Provided passage
┌────────

Sunday 21 January 2018

Around the Balkans in 20 Days – Part 7

The morning was slightly overcast as we peered out the window to test the sky, needing to judge whether or not we should have a day out and about. We discovered that there was a man-made lake on the outskirts of town, which Belgrade folk frequent. Despite no clear sunshine at the moment, we decided that the heat was enough for us to deserve a trip out to see what was on offer. After a few minutes of translating the Belgrade transit website, we found the details for the bus we would need to get us there. We packed a few essentials – sun cream, snacks that we had about the apartment, towels, books and sunglasses – and departed.

Conveniently, the bus stop was on Trg Republika. So we walked up to the square, and stopped at a kiosk that was adjacent to the bus stop we needed. We wanted to get a good supply of water, as we were unsure of the facilities available at the lake; handily this was also where you had to buy bus tickets. In English, accompanied with gesticulations on par with that of an orchestra conductor, we managed to convey, to the lady hidden amongst the confectionery and magazines, where we wanted to go. A few dinars later, we had our return bus tickets. The wait was not long, but the sun was starting to burn through the clouds, increasing the feeling of warmth somewhat. I was glad my gamble with shorts and a vest was starting to pay off.

Sadly not a trolleybus, rather a modern diesel ‘bendy bus’ came to carry us to our destination; and was quite busy too. I felt that other city dwellers or tourists thought this day might be a good one to head to the lake too. We sat two thirds of the way up, and I did my usual thing of tracking our route to ensure we were going in the right direction. Half an hour later, a bell was pressed ahead of the stop we intended to get off, upon which a sizeable number of people joined us in doing so. We were let off next to a bypass that headed southwest, on towards more suburban parts of the city. With our backs to the road, across from us was a rather unkempt marina for medium-sized leisure boats, and to our right back towards the city stood the newest of the bridges to span the Sava River. We walked left, and then bared right on to a raised dam-cum-road that separated the marina and the leisure lake now on our left. Once we walked over, we were on an island that sat between the lake and marina behind us, and the Sava River, hidden ahead of us by a wood. This was quite dense to our right, but thinned out as we gazed to our left, with leisure structures dotted around in the clearings. It was in this direction we walked.

└────────

Data

┌────────

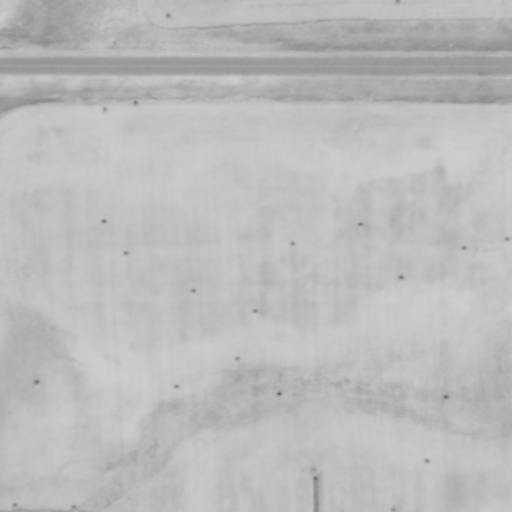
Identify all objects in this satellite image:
road: (256, 60)
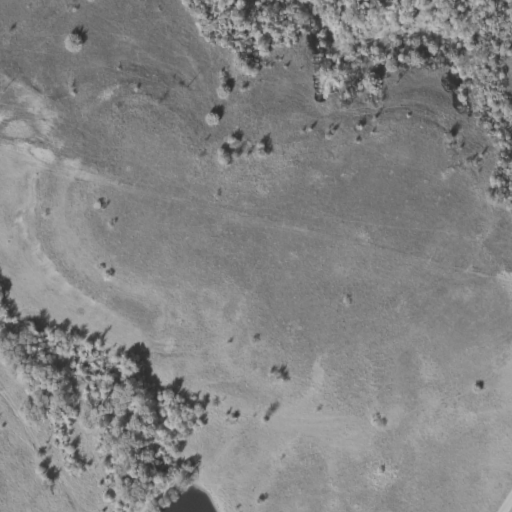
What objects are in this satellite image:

└────────

Exercise set
A - According to the Belgrade lake travel post, where did the writers have to buy their bus tickets?
B - Does each statement agree with the Belgrade lake travel post? (i) A trolleybus took the writers to the lake. (ii) The bus to the lake was crowded. (iii) The wood on the island was thick on the writers' right.

Problem solutions
A - At the kiosk next to the bus stop on Trg Republika.

B -
(i) No: "Sadly not a trolleybus, rather a modern diesel ‘bendy bus’ came to carry us to our destination"
(ii) Yes: "and was quite busy too"
(iii) Yes: "This was quite dense to our right"